I found an (already published) paper that cites a paper of mine, but without inserting even the arXiv link (the paper is still in press). In this way, I lose one citation.
Is it possible for me to write the journal asking them to fix the problem?
I found an (already published) paper that cites a paper of mine, but without inserting even the arXiv link (the paper is still in press). In this way, I lose one citation.
Is it possible for me to write the journal asking them to fix the problem?
I will start with this:
Moreover, the citations on papers on arxiv count as an effective citation?
The answer to this cannot be objective. Different people (senior researchers) will give different answers depending on their research philosophy. Similarly, different bibliographic indices do (e.g. Google scholar consider the citations but others do not).
There are no standard rules obliging authors how to mention their references but I think most of the publishers (big ones especially) are keen to link the references to their sources. For some of my publications, I got contacted by the publisher before publishing my paper to fix a reference input because they were not able to link it.

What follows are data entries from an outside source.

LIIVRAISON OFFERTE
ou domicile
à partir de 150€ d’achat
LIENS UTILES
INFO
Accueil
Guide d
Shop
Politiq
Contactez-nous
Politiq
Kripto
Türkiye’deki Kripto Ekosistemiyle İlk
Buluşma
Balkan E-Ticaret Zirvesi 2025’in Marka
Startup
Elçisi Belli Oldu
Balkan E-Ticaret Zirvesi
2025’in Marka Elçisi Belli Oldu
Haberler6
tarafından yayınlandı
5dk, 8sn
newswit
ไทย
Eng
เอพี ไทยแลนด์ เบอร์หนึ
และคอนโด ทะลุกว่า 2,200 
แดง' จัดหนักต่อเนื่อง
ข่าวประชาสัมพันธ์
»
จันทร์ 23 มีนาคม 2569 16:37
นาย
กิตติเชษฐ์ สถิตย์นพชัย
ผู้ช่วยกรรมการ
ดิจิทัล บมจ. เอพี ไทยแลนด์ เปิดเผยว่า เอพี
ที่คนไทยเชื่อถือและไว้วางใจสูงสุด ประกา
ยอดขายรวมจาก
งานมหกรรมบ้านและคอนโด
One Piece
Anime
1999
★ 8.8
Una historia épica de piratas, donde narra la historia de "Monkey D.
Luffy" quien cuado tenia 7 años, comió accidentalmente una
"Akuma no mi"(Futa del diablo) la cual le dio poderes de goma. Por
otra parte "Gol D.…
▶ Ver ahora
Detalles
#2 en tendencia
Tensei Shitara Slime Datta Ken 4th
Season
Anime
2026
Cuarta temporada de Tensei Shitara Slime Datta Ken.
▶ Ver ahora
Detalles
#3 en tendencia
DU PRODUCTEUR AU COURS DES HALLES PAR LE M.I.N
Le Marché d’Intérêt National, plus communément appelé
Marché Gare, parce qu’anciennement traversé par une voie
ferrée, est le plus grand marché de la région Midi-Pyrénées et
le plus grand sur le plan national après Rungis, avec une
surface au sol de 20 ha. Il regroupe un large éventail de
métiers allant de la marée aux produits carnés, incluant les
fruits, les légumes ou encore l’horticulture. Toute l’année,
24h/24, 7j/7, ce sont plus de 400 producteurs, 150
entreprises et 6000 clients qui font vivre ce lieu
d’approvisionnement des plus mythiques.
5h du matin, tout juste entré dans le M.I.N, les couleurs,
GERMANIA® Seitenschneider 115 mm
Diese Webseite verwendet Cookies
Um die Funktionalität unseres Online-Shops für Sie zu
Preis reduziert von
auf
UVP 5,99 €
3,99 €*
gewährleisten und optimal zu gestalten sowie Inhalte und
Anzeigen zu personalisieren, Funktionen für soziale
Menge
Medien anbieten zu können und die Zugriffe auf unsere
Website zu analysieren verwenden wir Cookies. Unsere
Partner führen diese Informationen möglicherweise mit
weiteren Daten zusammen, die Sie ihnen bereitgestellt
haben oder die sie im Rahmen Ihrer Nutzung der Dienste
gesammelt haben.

In summary, I think there is no harm to contacting the journal asking to link the reference to your paper but you cannot contact every bibliographic index to do the same thing (e.g. Google Scholar, researchgrate, etc). Note that each of these indices has its own algorithm of linking papers to their citations (e.g. Google Scholar consider them non-source items and you can add it manually but I am not sure about the others). On the other side, you cannot track every citation and I think it is much better to invest time in making new publications that are worth citing.
In the future, you can improve the accessibility of your papers by publishing codes, data, etc. and using public repositories.